There is one other glaring issue here:  students are not reading enough writers with a strong voice; in my informal and unscientific poll taken in numerous workshops and developmental skills courses I’ve taught, they are not reading much at all.  Ten years ago, I saw students reading novels, short story collections, anthologies of essays around campus.  Now I see students reading textbooks, which is fine, but that is reading for facts.  Textbooks are written by committee.  They are developed to have no voice and instead, focus on conveying information.  What about imaginative literature?  What about reading for different purposes, or for ideas, opinions, and personal experiences?  Where is the modeling of what an essay can do?  And this reading should be across the curriculum; every academic department must teach writing, not just English.  (As I write this in the cafeteria, I see one student reading a novel and another reading a book of essays, but these are exceptions.)

Students need reading experience with all kinds of texts.  Informed readers make better writers.  The internet and our various tools to access it have flattened the contextual landscape of cultural literacy.  Everything is equal in this brave new world leaving students without the knowledge of proper sources or even an understanding of the differences between a general interest publication and an academic journal.

Recently, a group of faculty and staff members on campus collected and analyzed data on our students’ cultural and informational literacy.  Across the board, students struggled “to find, retrieve, evaluate and use information effectively and ethically.”  The students also had a problem “recognizing the different types of sources, especially online sources.”  The committee concluded that “students should have more training/instruction around information literacy,” and this literacy should be extended across the curriculum and disciplines.  Students should be encouraged to use the library more and become skilled at finding and utilizing the information in their writing.

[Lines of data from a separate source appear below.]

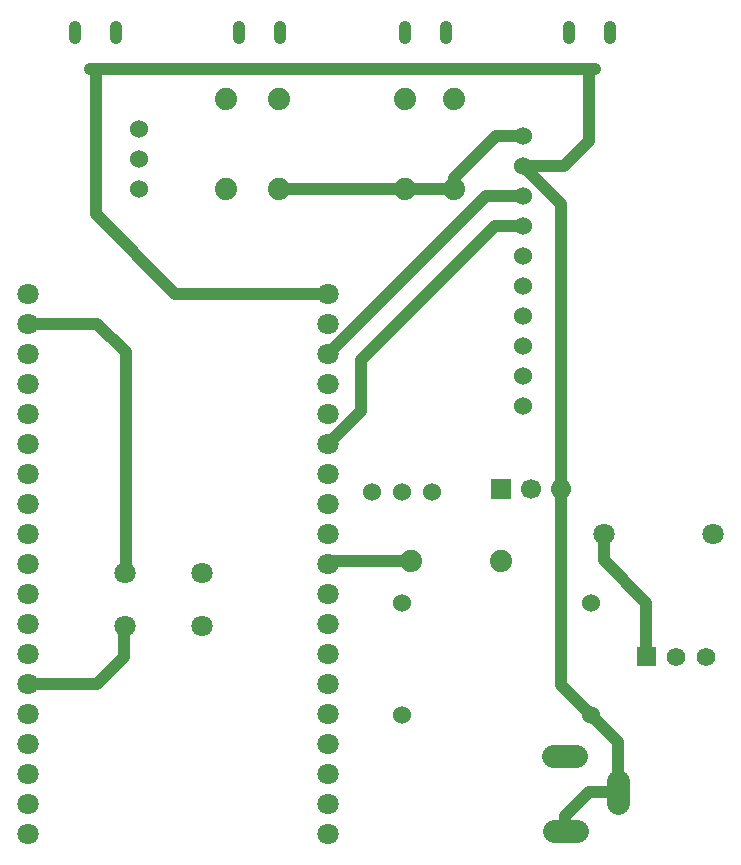
<source format=gbl>
G04 Layer: BottomLayer*
G04 EasyEDA v6.4.19.5, 2021-06-22T13:22:06+02:00*
G04 8d010e87a7914041b3697a5a1e0c44dd,1767a0bbb58a490299b52c1c45d7117c,10*
G04 Gerber Generator version 0.2*
G04 Scale: 100 percent, Rotated: No, Reflected: No *
G04 Dimensions in millimeters *
G04 leading zeros omitted , absolute positions ,4 integer and 5 decimal *
%FSLAX45Y45*%
%MOMM*%

%ADD11C,1.0000*%
%ADD12C,1.5240*%
%ADD13C,1.8796*%
%ADD15C,1.7000*%
%ADD16C,1.5748*%
%ADD18C,1.8000*%
%ADD19C,1.9050*%

%LPD*%
D11*
X3898900Y-1905000D02*
G01*
X4318000Y-1905000D01*
X2832100Y-1905000D02*
G01*
X3898900Y-1905000D01*
X4318000Y-1905000D02*
G01*
X4318000Y-1816100D01*
X4673600Y-1460500D01*
X4902200Y-1460500D01*
X5461000Y-891595D02*
G01*
X5461000Y-1498600D01*
X5245100Y-1714500D01*
X4902200Y-1714500D01*
X4076700Y-891590D02*
G01*
X5461000Y-891595D01*
X2667000Y-891590D02*
G01*
X4076700Y-891590D01*
X1282700Y-891590D02*
G01*
X2667000Y-891590D01*
X5257800Y-7340600D02*
G01*
X5257800Y-7213600D01*
X5461000Y-7010400D01*
X5702300Y-7010400D01*
X711200Y-3048000D02*
G01*
X1295400Y-3048000D01*
X1536700Y-3289300D01*
X1536700Y-5152136D01*
X1529079Y-5159755D01*
X4902200Y-1968500D02*
G01*
X4584700Y-1968500D01*
X3251200Y-3302000D01*
X4902200Y-2222500D02*
G01*
X4660900Y-2222500D01*
X3530600Y-3352800D01*
X3530600Y-3784600D01*
X3251200Y-4064000D01*
X5219700Y-4445000D02*
G01*
X5219700Y-2032000D01*
X4902200Y-1714500D01*
X3949700Y-5054600D02*
G01*
X3276600Y-5054600D01*
X3251200Y-5080000D01*
X1282700Y-891590D02*
G01*
X1282700Y-2120900D01*
X1955800Y-2794000D01*
X3251200Y-2794000D01*
X711200Y-6096000D02*
G01*
X1295400Y-6096000D01*
X1524000Y-5867400D01*
X1524000Y-5614923D01*
X1529079Y-5609844D01*
X5702300Y-7010400D02*
G01*
X5702300Y-6588760D01*
X5473700Y-6360160D01*
X5473700Y-6360157D02*
G01*
X5219700Y-6106157D01*
X5219700Y-4445000D01*
X5585206Y-4826000D02*
G01*
X5585206Y-5051805D01*
X5943600Y-5410200D01*
X5943600Y-5867400D01*
D12*
G01*
X1651000Y-1397000D03*
G01*
X1651000Y-1651000D03*
G01*
X1651000Y-1905000D03*
D13*
G01*
X4318000Y-1905000D03*
G01*
X4318000Y-1143000D03*
D12*
G01*
X3619500Y-4470400D03*
G01*
X3873500Y-4470400D03*
G01*
X4127500Y-4470400D03*
G36*
X4626711Y-4360011D02*
G01*
X4796688Y-4360011D01*
X4796688Y-4529988D01*
X4626711Y-4529988D01*
G37*
D15*
G01*
X4965700Y-4445000D03*
G01*
X5219700Y-4445000D03*
D13*
G01*
X2387600Y-1905000D03*
G01*
X2387600Y-1143000D03*
G01*
X2832100Y-1143000D03*
G01*
X2832100Y-1905000D03*
G01*
X3898900Y-1905000D03*
G01*
X3898900Y-1143000D03*
G01*
X3949700Y-5054600D03*
G01*
X4711700Y-5054600D03*
D16*
G01*
X6451600Y-5867400D03*
G01*
X6197600Y-5867400D03*
G36*
X5864859Y-5788660D02*
G01*
X6022340Y-5788660D01*
X6022340Y-5946139D01*
X5864859Y-5946139D01*
G37*
D12*
G01*
X5473700Y-5410200D03*
G01*
X5473700Y-6360160D03*
G01*
X3873754Y-5410200D03*
G01*
X3873754Y-6360160D03*
D18*
G01*
X6505193Y-4826000D03*
G01*
X5585206Y-4826000D03*
G01*
X711200Y-2794000D03*
G01*
X711200Y-3048000D03*
G01*
X711200Y-3302000D03*
G01*
X711200Y-3556000D03*
G01*
X711200Y-3810000D03*
G01*
X711200Y-4064000D03*
G01*
X711200Y-4318000D03*
G01*
X711200Y-4572000D03*
G01*
X711200Y-4826000D03*
G01*
X711200Y-5080000D03*
G01*
X711200Y-5334000D03*
G01*
X711200Y-5588000D03*
G01*
X711200Y-5842000D03*
G01*
X711200Y-6096000D03*
G01*
X711200Y-6350000D03*
G01*
X711200Y-6604000D03*
G01*
X711200Y-6858000D03*
G01*
X711200Y-7112000D03*
G01*
X711200Y-7366000D03*
G01*
X3251200Y-7366000D03*
G01*
X3251200Y-7112000D03*
G01*
X3251200Y-6858000D03*
G01*
X3251200Y-6604000D03*
G01*
X3251200Y-6350000D03*
G01*
X3251200Y-6096000D03*
G01*
X3251200Y-5842000D03*
G01*
X3251200Y-5588000D03*
G01*
X3251200Y-5334000D03*
G01*
X3251200Y-5080000D03*
G01*
X3251200Y-4826000D03*
G01*
X3251200Y-4572000D03*
G01*
X3251200Y-4318000D03*
G01*
X3251200Y-4064000D03*
G01*
X3251200Y-3810000D03*
G01*
X3251200Y-3556000D03*
G01*
X3251200Y-3302000D03*
G01*
X3251200Y-3048000D03*
G01*
X3251200Y-2794000D03*
G01*
X2179320Y-5159755D03*
G01*
X2179320Y-5609844D03*
G01*
X1529079Y-5159755D03*
G01*
X1529079Y-5609844D03*
D12*
G01*
X4902200Y-2476500D03*
G01*
X4902200Y-2222500D03*
G01*
X4902200Y-1968500D03*
G01*
X4902200Y-1714500D03*
G01*
X4902200Y-1460500D03*
G01*
X4902200Y-2730500D03*
G01*
X4902200Y-2984500D03*
G01*
X4902200Y-3238500D03*
G01*
X4902200Y-3746500D03*
G01*
X4902200Y-3492500D03*
D11*
X5411000Y-891590D02*
G01*
X5510999Y-891590D01*
X5636006Y-631609D02*
G01*
X5636006Y-531609D01*
X5285993Y-631609D02*
G01*
X5285993Y-531609D01*
X4026700Y-891590D02*
G01*
X4126699Y-891590D01*
X4251706Y-631609D02*
G01*
X4251706Y-531609D01*
X3901693Y-631609D02*
G01*
X3901693Y-531609D01*
X2617000Y-891590D02*
G01*
X2716999Y-891590D01*
X2842006Y-631609D02*
G01*
X2842006Y-531609D01*
X2491993Y-631609D02*
G01*
X2491993Y-531609D01*
X1232700Y-891590D02*
G01*
X1332699Y-891590D01*
X1457705Y-631609D02*
G01*
X1457705Y-531609D01*
X1107694Y-631609D02*
G01*
X1107694Y-531609D01*
D19*
X5702300Y-7105650D02*
G01*
X5702300Y-6915150D01*
X5162550Y-7340600D02*
G01*
X5353050Y-7340600D01*
X5156200Y-6710679D02*
G01*
X5346700Y-6710679D01*
M02*

</source>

This all goes to the heart of developing good writers:  give them an informed voice.  Their writing is necessary to the world, and the act of composition begins with voracious, broad reading both for information and to see how other writers utilize their voices.  Only then will these developing writers hear the echoes of literature in their own work.  Grammar and syntax are tools to communicate effectively, and therefore developing those skills is critical.  But let’s begin with encouraging students to have a voice and to use it.  I tell my students, “Have something to say.  Say it well.  And be courageous.”